Once we pushed the mic in all the way, we found the GUI-aided autosetup faster and easier than competing receiver's auto setups.

With that snag out of the way, the auto setup proceeded without a hitch. Auto calibration takes just a couple of minutes; it's quicker and easier than what we've seen from Onkyo and Denon's auto calibration systems. We listened to two "auto calibration type" (EQ) settings, Flat and Front Reference, and couldn't hear much difference between the two. In either case we felt the subwoofer (LFE) volume was set a little too high for our tastes, so we turned the subwoofer's volume control down.


Key features
Dolby TrueHD + DTS-HD MA Yes Onscreen display GUI
Analog upconversion 1080p Source renaming Yes
Selectable output resolution Yes Satellite radio XM

The biggest advantage the STR-DG920 has over its competitors is the inclusion of a basic graphical user interface. It's also strong on analog upconversion, capable of upconverting analog signals up to 1080p; even 1080i component video sources can be converted, which is rare at any price point. The STR-DG920 is XM-ready, but now that Sirius and XM have merged, that means you'll still have access to the bulk of the unified satellite radio programming dial. (You'll need to invest in an XM Mini-Tuner and a Home Dock--plus a monthly subscription--to get XM service on the DG920.)

HDMI inputs 4 Optical audio inputs 3
Component video inputs 3 Coaxial audio inputs 2
Max connected HD devices 7 Stereo analog audio inputs 2
Composite AV inputs 5 Analog multichannel inputs 7.1
Max connected video devices 8 Phono input Yes

Like the Onkyo TX-SR606, the STR-DG920 features four HDMI inputs, which is the most you're going to see at this price point. It does a good job covering analog video signals, too, with three component video inputs and five AV inputs, although note that the STR-DG920 completely lacks S-Video inputs.

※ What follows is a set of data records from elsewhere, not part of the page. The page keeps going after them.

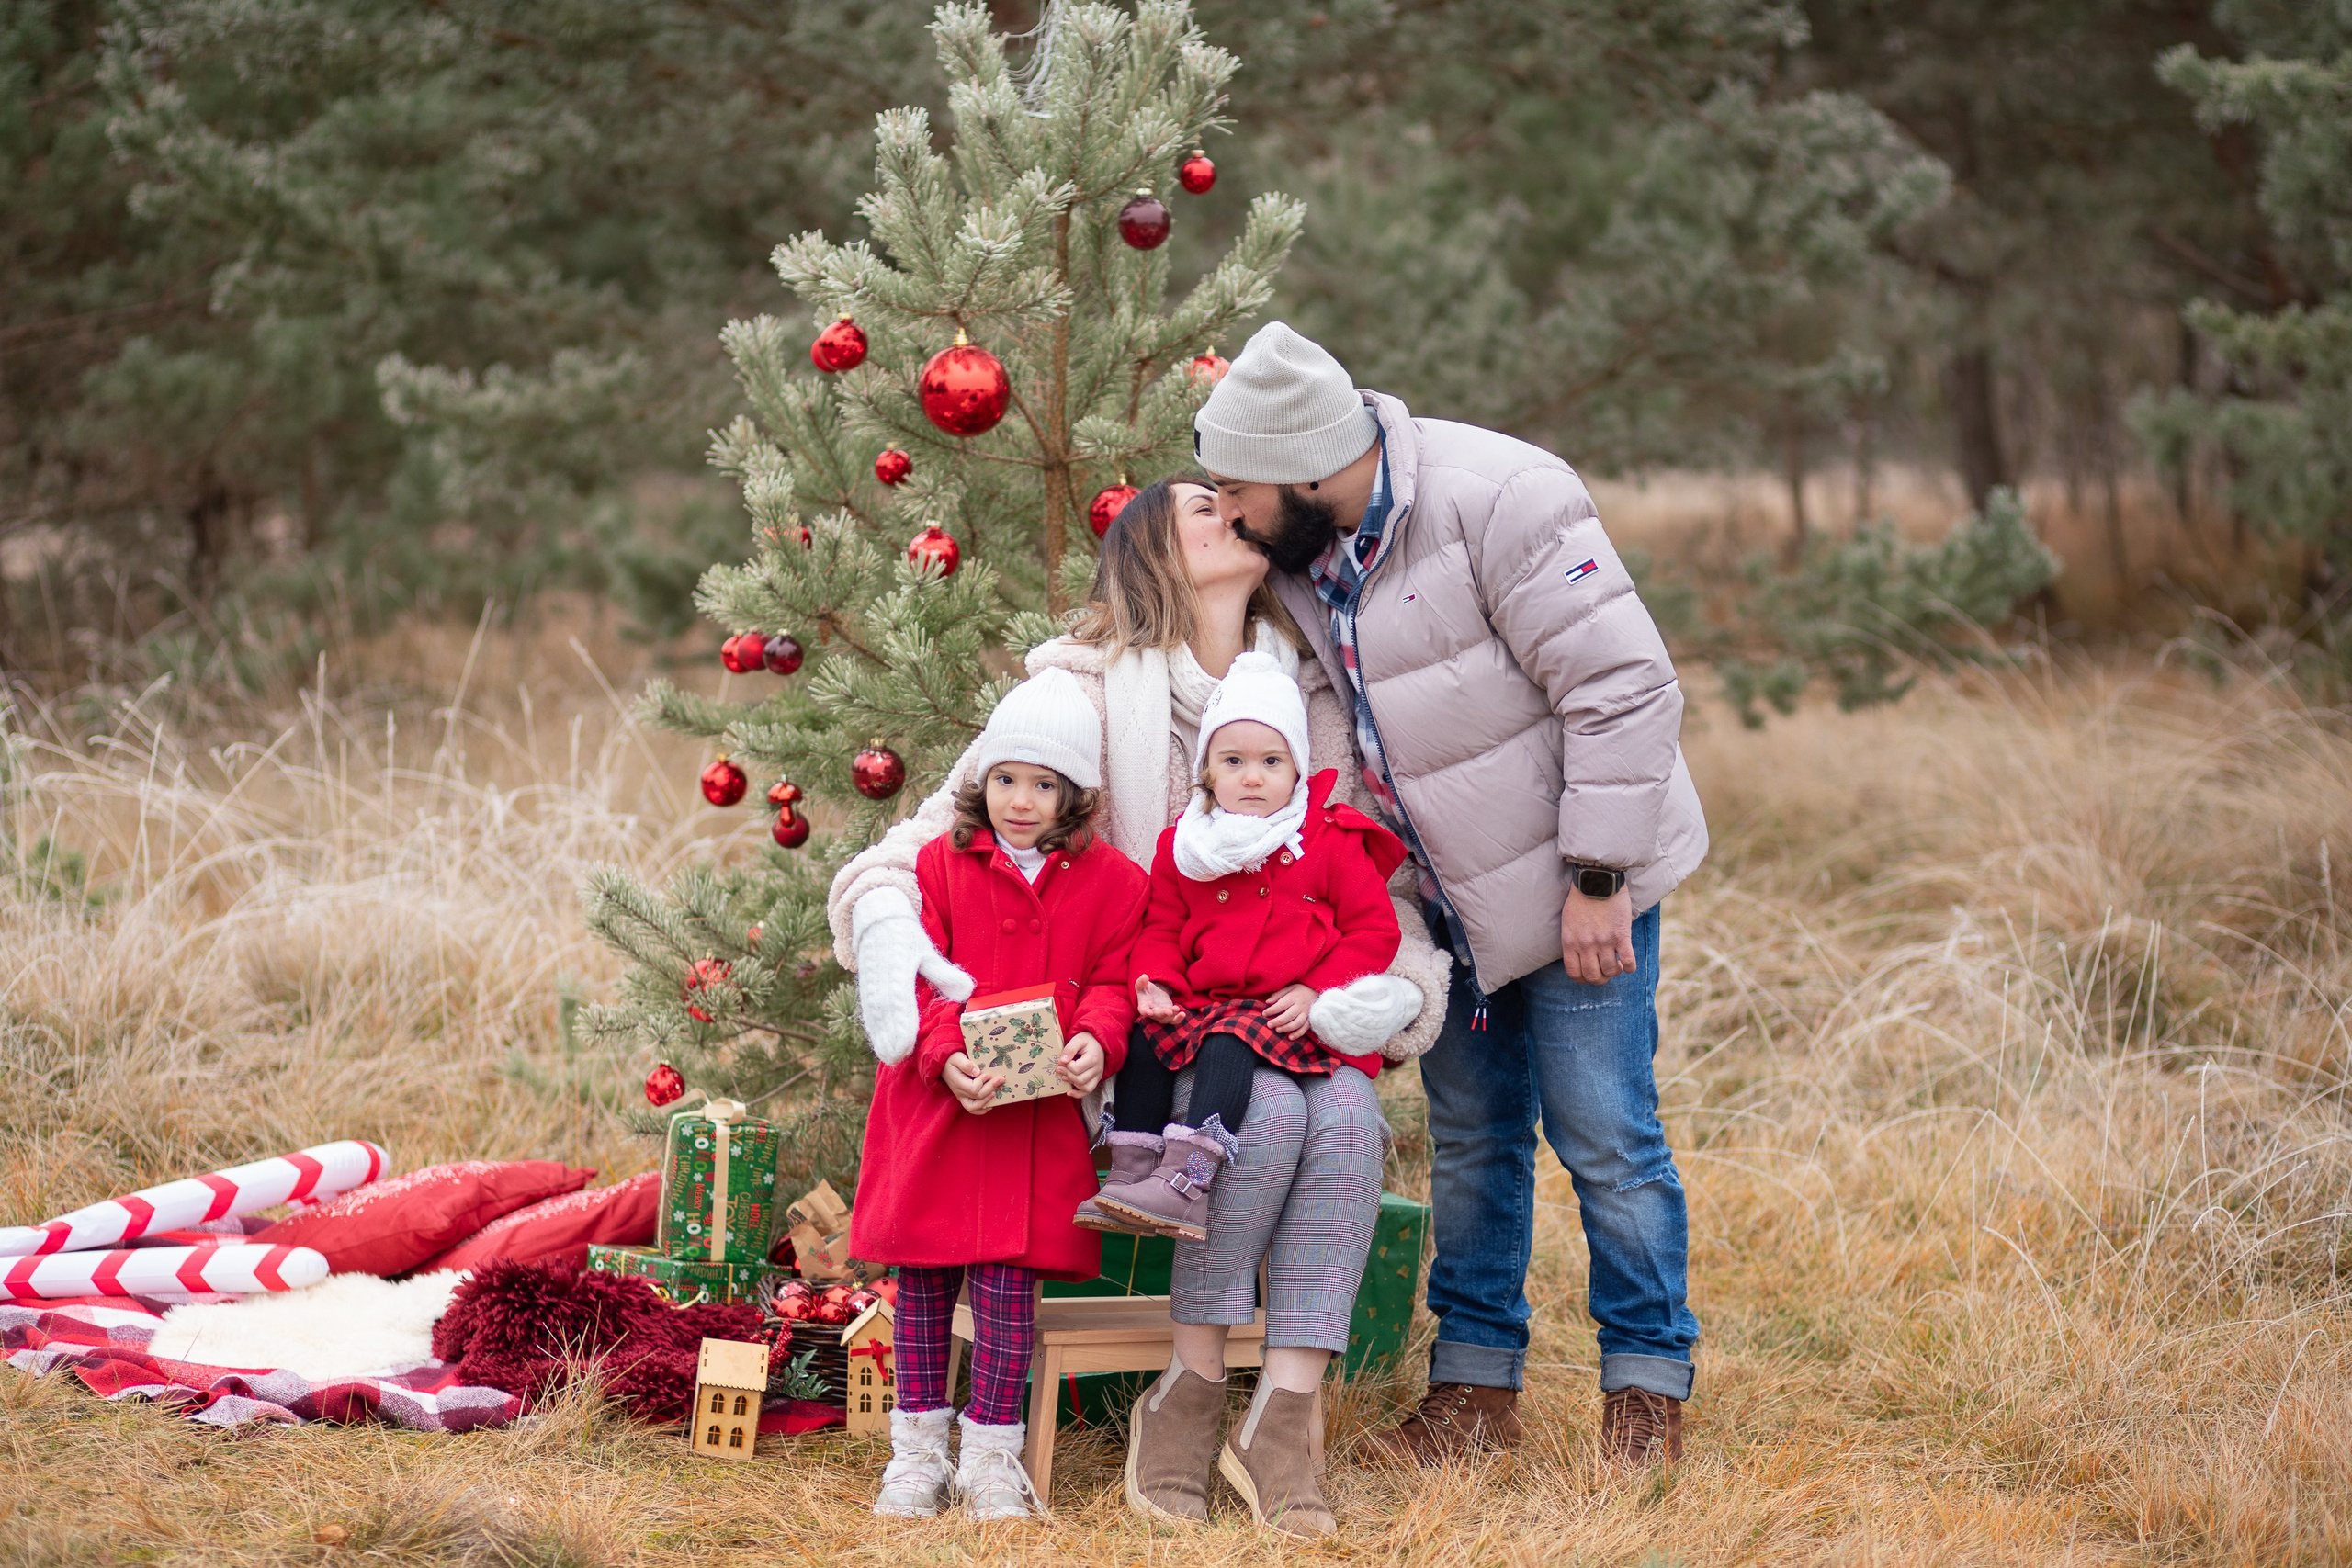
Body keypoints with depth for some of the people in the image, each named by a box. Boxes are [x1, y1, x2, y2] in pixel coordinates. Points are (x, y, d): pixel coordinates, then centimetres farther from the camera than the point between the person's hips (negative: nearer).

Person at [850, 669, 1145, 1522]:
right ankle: (919, 1445, 19)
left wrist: (1095, 1041, -19)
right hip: (937, 1100, 1)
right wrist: (947, 1058, -19)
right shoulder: (941, 864, 3)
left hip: (1041, 1108, -1)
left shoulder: (1110, 880, 3)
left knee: (1008, 1273, -5)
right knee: (923, 1273, 7)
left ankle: (993, 1453, 6)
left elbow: (1113, 980, 3)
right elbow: (922, 976, -2)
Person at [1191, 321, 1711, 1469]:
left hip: (1575, 871, -7)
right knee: (1470, 1134, 13)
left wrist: (1596, 879, -23)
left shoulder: (1496, 501, -26)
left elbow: (1624, 689, -25)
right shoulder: (1295, 550, -3)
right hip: (1449, 888, 7)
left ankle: (1648, 1389, 10)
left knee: (1603, 1134, -4)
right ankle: (1477, 1384, 24)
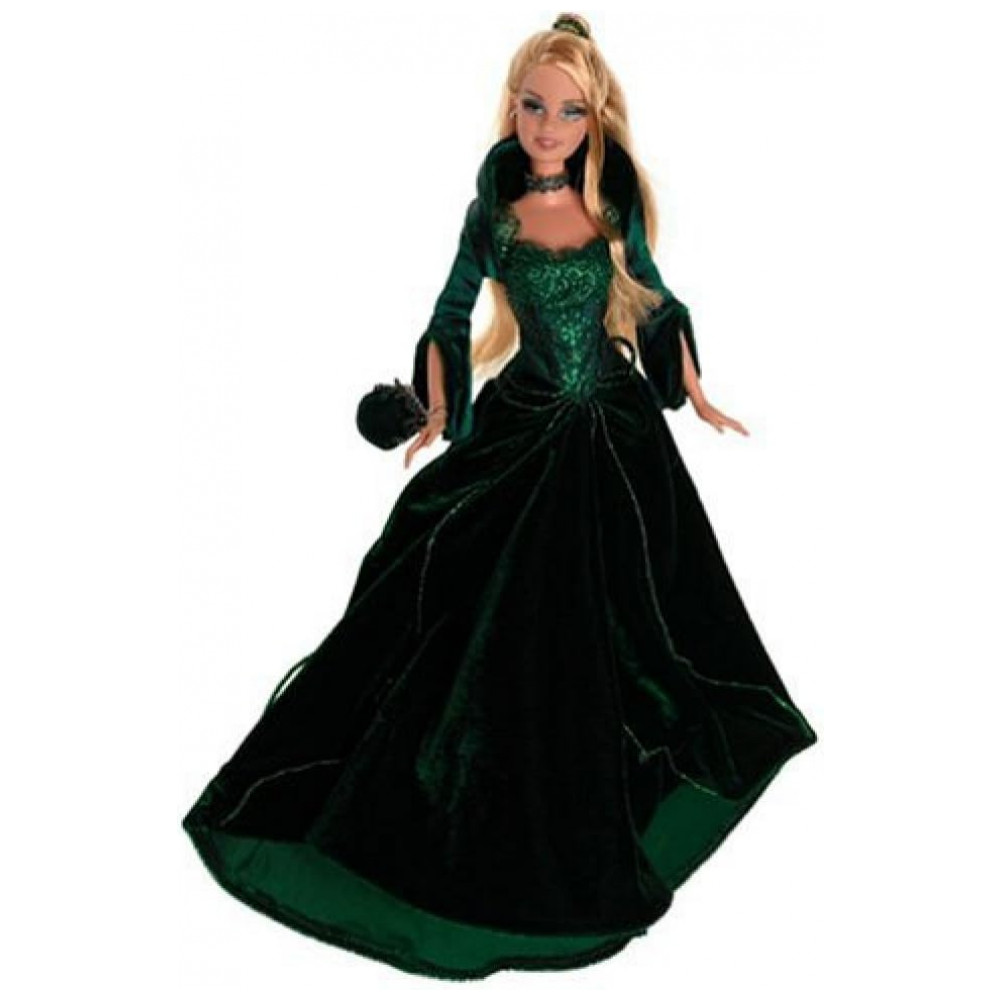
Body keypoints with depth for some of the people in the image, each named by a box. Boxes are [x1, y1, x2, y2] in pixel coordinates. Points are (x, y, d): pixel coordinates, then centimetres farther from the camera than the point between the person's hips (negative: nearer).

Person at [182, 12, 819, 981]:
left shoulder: (617, 200, -3)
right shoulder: (492, 211, -5)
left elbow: (655, 297, 9)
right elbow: (451, 318, 4)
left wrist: (695, 397, 11)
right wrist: (439, 414, 0)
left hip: (618, 438, 1)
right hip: (518, 431, -1)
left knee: (610, 623, 9)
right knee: (486, 620, 1)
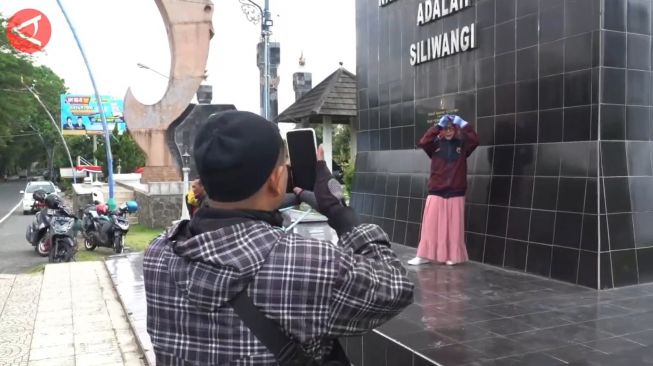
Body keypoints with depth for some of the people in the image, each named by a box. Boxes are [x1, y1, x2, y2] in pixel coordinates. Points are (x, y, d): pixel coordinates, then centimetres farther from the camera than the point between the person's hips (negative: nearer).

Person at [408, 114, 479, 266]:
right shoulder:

The Sony also generously allows you to connect eight simultaneous video devices (and seven simultaneous HD devices), thanks to plenty of inputs "slots" (such as "BD" and "DVD"). All of the inputs can also be renamed, which means you'll have no problem assigning your inputs to something easy to remember like "TiVo" or "Xbox 360."

Sony also has its proprietary DM port, which allows you to connect one of four compatible accessories, which range in price from $80 to $200: the TDM-NC1 (a Wi-Fi music streamer), the TDM-BT1 (a Bluetooth adapter), the TDM-NW1 (a dock for certain Sony Walkman MP3 models), and the TDM-IP50 (an iPod dock). We weren't thrilled with any of those devices we tested, and would recommend going with more generic, non-Sony alternatives instead, and just connecting them to one of the free audio inputs.